El CEO de Black Rock admite que la era woke «fue un experimento fallido»

En una entrevista, no duda a la hora de señalar que las élites experimentan con los humanos, bajo el pretexto de un supuesto altruismo al mundo

El CEO del gigante financiero BlackRock, Larry Fink, afirmó recientemente que la denominada “era woke” ha sido un “experimento fallido” en las sociedades occidentales. Durante sus declaraciones, Fink destacó que muchas iniciativas impulsadas en empresas y corporaciones, con especial raíz en Estados Unidos, para promover la diversidad y la inclusión no han alcanzado los resultados esperados y han generado tensiones en el ámbito laboral y social.

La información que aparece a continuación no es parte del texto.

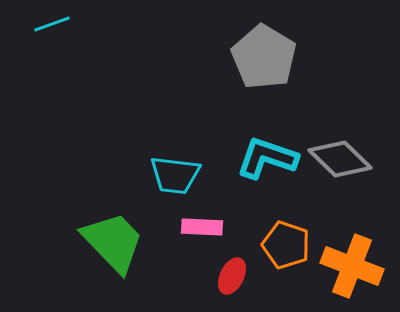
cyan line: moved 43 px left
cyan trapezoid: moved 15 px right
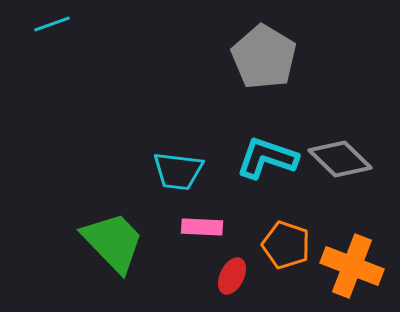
cyan trapezoid: moved 3 px right, 4 px up
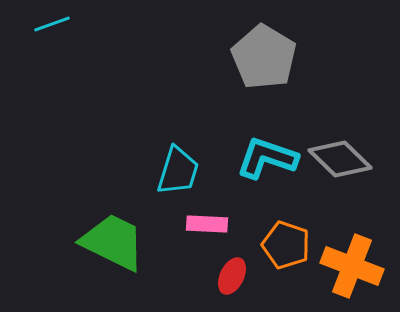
cyan trapezoid: rotated 80 degrees counterclockwise
pink rectangle: moved 5 px right, 3 px up
green trapezoid: rotated 20 degrees counterclockwise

De este modo, reconoce lo que ya es sabido, que unos pocos millonarios manejan los hilos del mundo, hacen y deshacen, experimentan con los seres humanos como si fueran cobayas, mientras el mundo lo normaliza y permite. Fink, cuyo liderazgo en BlackRock incluye decisiones sobre inversiones y políticas corporativas globales, señaló que algunos programas de cuotas de género y raciales, así como políticas vinculadas a la diversidad sexual, han tenido un «impacto limitado» en términos de productividad y cohesión interna.

Sin embargo, reconoció que estas iniciativas surgieron con la intención de mejorar la representación y la igualdad en el mundo corporativo, un supuesto altruismo que ya no se cree nadie, pero que en su día mucha gente cayó en ello. El directivo subrayó que, aunque los objetivos eran loables, la implementación de estas políticas ha demostrado ser más compleja de lo previsto. “Se trataba de un experimento social a gran escala dentro de nuestras empresas, y los resultados muestran que hay que replantearse ciertas estrategias”, dijo en su intervención.

El caso de Jaguar

Analistas financieros y expertos en gestión empresarial consideran que las declaraciones de Fink podrían marcar un giro en la forma en que las grandes corporaciones abordan sus políticas de diversidad e inclusión en los próximos años. Aún así, muchos apuntan que el debate sobre la “era woke” sigue siendo polémico, y su impacto real en la economía y la cultura corporativa todavía está por evaluarse.

Hay que recordar que económicamente el impacto en ocasiones ha sido pésimo. Por ejemplo, una empresa de coches con talante conservador como es Jaguar, abrazó el wokismo, que por otro lado no tiene nada que ver con la política e historia que representa un coche caro y lujoso, y ahí comenzó su ruina, ya no hubo marcha atrás, Sus ventas cayeron en picado y el responsable de la campaña fue despedido.